Un garçon comme vous et moiIvan Jablonka
La librairie du XXI°. Seuil
2021, 282p
Je ne suis pas sûre que le livre soit réussi. Son thème est une interrogation sur la masculinité. L'auteur remarque que se poser la question est déjà un signe de masculinité faible. Comme
Montaigne, il se prend comme objet de sa réflexion parce c'est quand même lui qu'il connaît le mieux.
Physiquement, il est plutôt de constitution fragile. de caractère, il est sensible et anxieux. La violence lui a toujours répugné. Il a du mal à draguer les filles. Il a un frère de trois ans son cadet. Il a joué au football, était endurant à la course. Les jeux vidéo lui plaisaient beaucoup. Il a eu comme camarades des garçons et des filles. Il a eu un grand et pur
amour d'enfant qu'il n'a pas oublié et qui sans doute a orienté sa vie.
Ses parents étaient l'un ingénieur, l'autre professeure agrégée de lettres, tous deux libéraux, naturistes et un tantinet rebelles. Les mots d'ordre étaient travail et réussite scolaire. Après le bac, il a suivi des études qualifiées de plutôt littéraires par
amour des mots et par curiosité. Ses sujets de prédilection tournent autour de personnes qui sont des victimes.
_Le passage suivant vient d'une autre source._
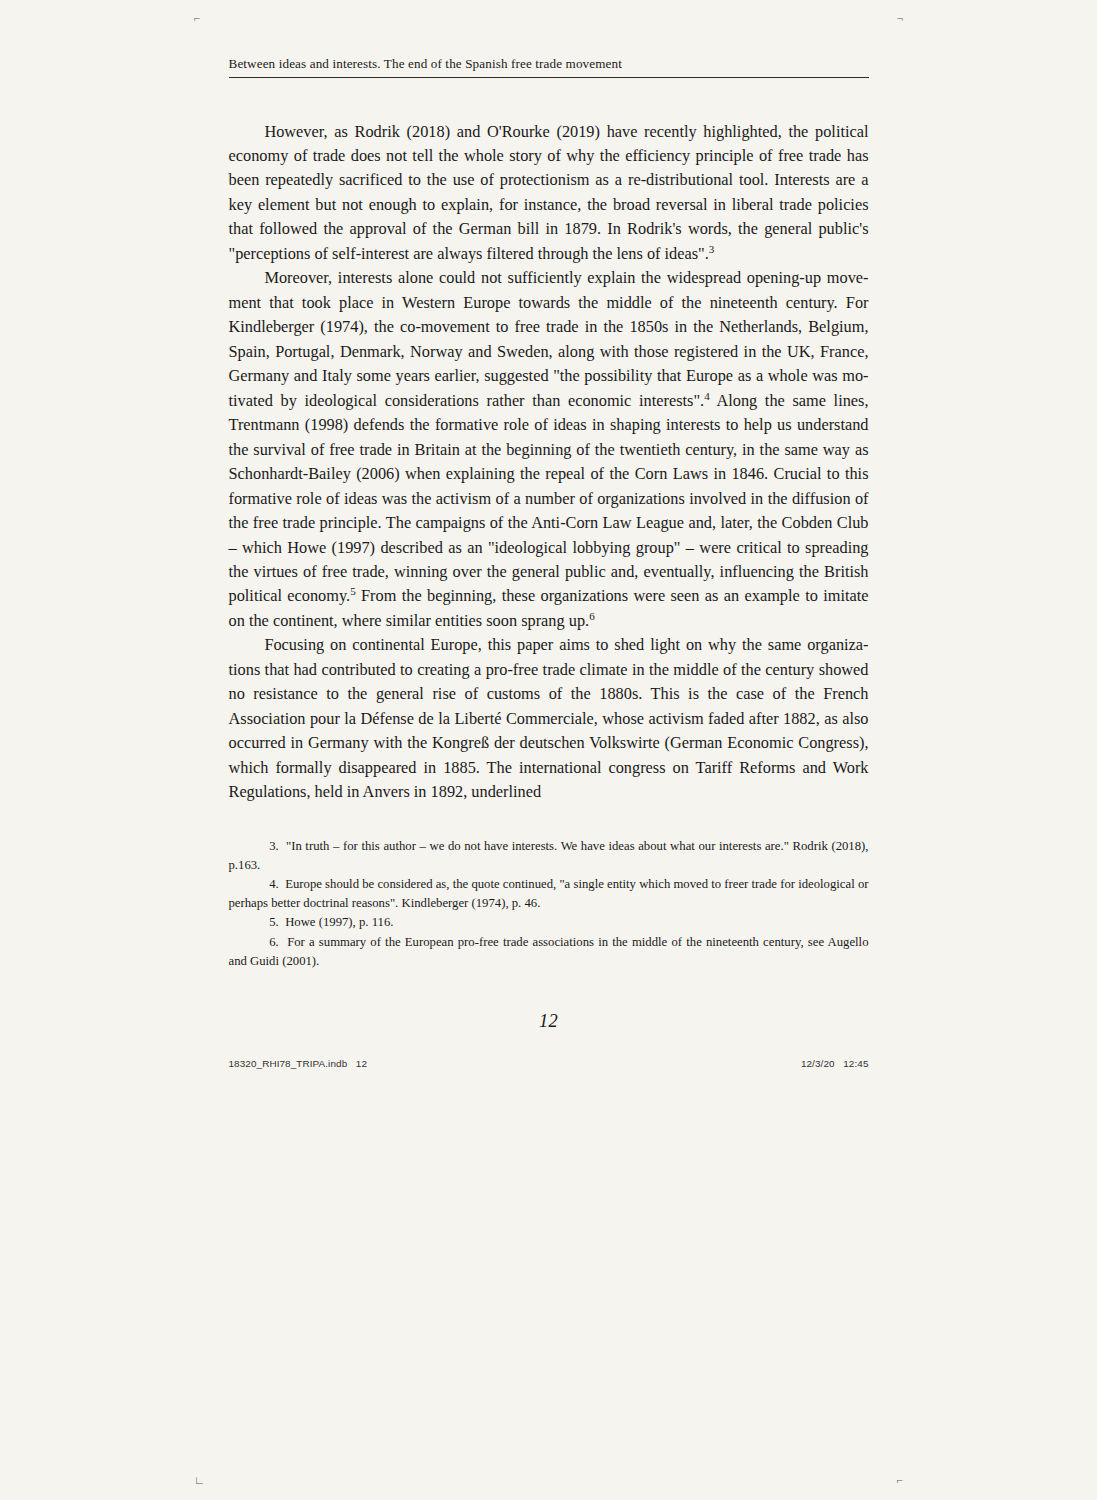⌐ ¬ ∟ ⌐
Between ideas and interests. The end of the Spanish free trade movement
However, as Rodrik (2018) and O'Rourke (2019) have recently highlighted, the political economy of trade does not tell the whole story of why the efficiency principle of free trade has been repeatedly sacrificed to the use of protectionism as a re-distributional tool. Interests are a key element but not enough to explain, for instance, the broad reversal in liberal trade policies that followed the approval of the German bill in 1879. In Rodrik's words, the general public's "perceptions of self-interest are always filtered through the lens of ideas".3
Moreover, interests alone could not sufficiently explain the widespread opening-up movement that took place in Western Europe towards the middle of the nineteenth century. For Kindleberger (1974), the co-movement to free trade in the 1850s in the Netherlands, Belgium, Spain, Portugal, Denmark, Norway and Sweden, along with those registered in the UK, France, Germany and Italy some years earlier, suggested "the possibility that Europe as a whole was motivated by ideological considerations rather than economic interests".4 Along the same lines, Trentmann (1998) defends the formative role of ideas in shaping interests to help us understand the survival of free trade in Britain at the beginning of the twentieth century, in the same way as Schonhardt-Bailey (2006) when explaining the repeal of the Corn Laws in 1846. Crucial to this formative role of ideas was the activism of a number of organizations involved in the diffusion of the free trade principle. The campaigns of the Anti-Corn Law League and, later, the Cobden Club – which Howe (1997) described as an "ideological lobbying group" – were critical to spreading the virtues of free trade, winning over the general public and, eventually, influencing the British political economy.5 From the beginning, these organizations were seen as an example to imitate on the continent, where similar entities soon sprang up.6
Focusing on continental Europe, this paper aims to shed light on why the same organizations that had contributed to creating a pro-free trade climate in the middle of the century showed no resistance to the general rise of customs of the 1880s. This is the case of the French Association pour la Défense de la Liberté Commerciale, whose activism faded after 1882, as also occurred in Germany with the Kongreß der deutschen Volkswirte (German Economic Congress), which formally disappeared in 1885. The international congress on Tariff Reforms and Work Regulations, held in Anvers in 1892, underlined
3. "In truth – for this author – we do not have interests. We have ideas about what our interests are." Rodrik (2018), p.163.
4. Europe should be considered as, the quote continued, "a single entity which moved to freer trade for ideological or perhaps better doctrinal reasons". Kindleberger (1974), p. 46.
5. Howe (1997), p. 116.
6. For a summary of the European pro-free trade associations in the middle of the nineteenth century, see Augello and Guidi (2001).
12
18320_RHI78_TRIPA.indb 12
12/3/20 12:45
Il est né en 73. L'auteur pense qu'on est aussi genré par génération. Il a connu #Me too, qui lui a fait prendre conscience des violences masculines faites aux filles. Il a participé à des beuveries sans boire, à des causeries sans se droguer. Il ne prend pas de risques. Il écoute Renaud et Gainsbourg et Brassens. Il voit quelques films porno, le genre s'est démarginalisé, et en conclut que certains pratiquent l'
amour sans connaître la chair ni le corps ; il est aussi de la génération sida.
Et surtout, son père, dont il a toujours eu en tête la souffrance d'orphelin, n'a pas connu ses parents. Juifs, ils ont été exterminés. L'enfant ressent fortement l'absence de ses grands-parents, et se place d'emblée du côté des victimes.
Même si blanc de peau et de sexe masculin, il a tout de suite eu des avantages, voire des privilèges. du reste, il jouit d'un très bon niveau social, exerce une profession qu'il aime, est le père de deux filles. Ses livres se vendent bien, lui qui écrit pour rendre manifeste la présence des absents, pour ne pas être seul, pour être aimé. A la suite de
Verlaine, il s'éprouve comme le pauvre Lélian, le mal-aimé. Et j'ajouterais pour vaincre la mort. Parmi ses camarades, deux, dont l'un pourtant plus masculin que lui, se sont suicidés, l'un est mort d'un accident en montagne. Un autre a fui au Mexique pour échapper à ses démons.
Ce livre, pas littéraire du tout, même si l'auteur cite quelques écrivains qu'il aime bien quand il parle des sacrifiés du sida, est en fait une autobiographie assez complaisante, qui répond à sa conception de la vie comme succession de traces qu'on laisse, comme le sont les photos qui illustrent l'ouvrage, et qui a pour prétexte le questionnement sur la masculinité.